* _Records shown_
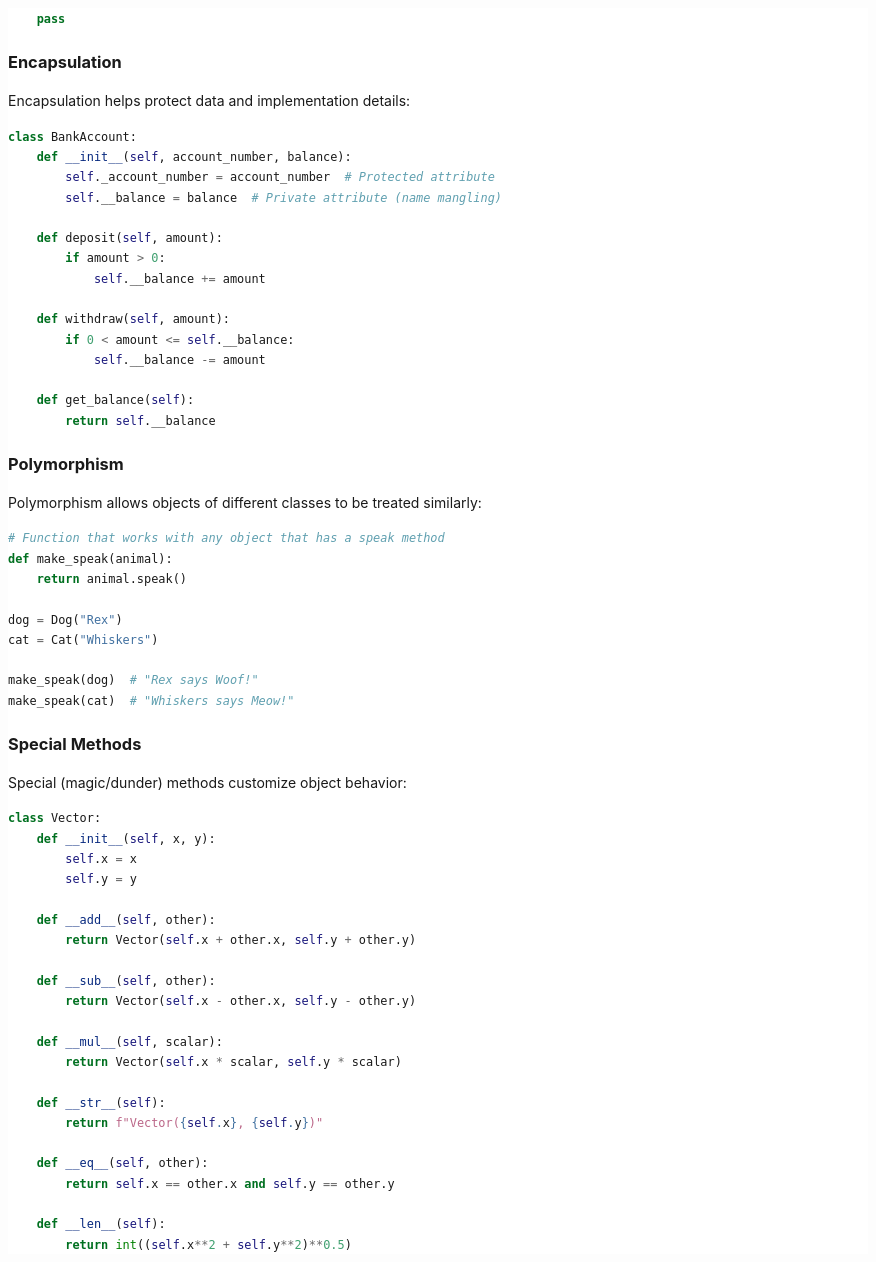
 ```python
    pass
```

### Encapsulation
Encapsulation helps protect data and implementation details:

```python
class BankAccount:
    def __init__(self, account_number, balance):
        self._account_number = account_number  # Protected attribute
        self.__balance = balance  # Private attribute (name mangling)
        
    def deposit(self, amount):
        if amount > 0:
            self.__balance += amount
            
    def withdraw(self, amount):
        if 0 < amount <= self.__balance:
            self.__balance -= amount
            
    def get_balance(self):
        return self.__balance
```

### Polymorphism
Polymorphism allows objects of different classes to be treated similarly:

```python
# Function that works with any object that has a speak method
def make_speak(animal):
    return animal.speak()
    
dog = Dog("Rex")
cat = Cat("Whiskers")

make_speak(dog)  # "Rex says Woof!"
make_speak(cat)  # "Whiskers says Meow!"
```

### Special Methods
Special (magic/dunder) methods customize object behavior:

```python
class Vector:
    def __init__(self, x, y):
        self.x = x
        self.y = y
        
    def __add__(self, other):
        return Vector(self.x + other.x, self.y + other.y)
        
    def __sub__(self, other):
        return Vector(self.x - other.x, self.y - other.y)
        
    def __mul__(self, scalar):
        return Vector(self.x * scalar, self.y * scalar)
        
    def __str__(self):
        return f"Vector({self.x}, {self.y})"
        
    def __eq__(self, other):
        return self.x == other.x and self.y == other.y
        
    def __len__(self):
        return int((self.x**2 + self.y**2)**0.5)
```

* _Problem description_
The word "other" appears in some of the lines above. Copy those lines.

* _Solution for this exercise_
    def __add__(self, other):
        return Vector(self.x + other.x, self.y + other.y)
    def __sub__(self, other):
        return Vector(self.x - other.x, self.y - other.y)
    def __eq__(self, other):
        return self.x == other.x and self.y == other.y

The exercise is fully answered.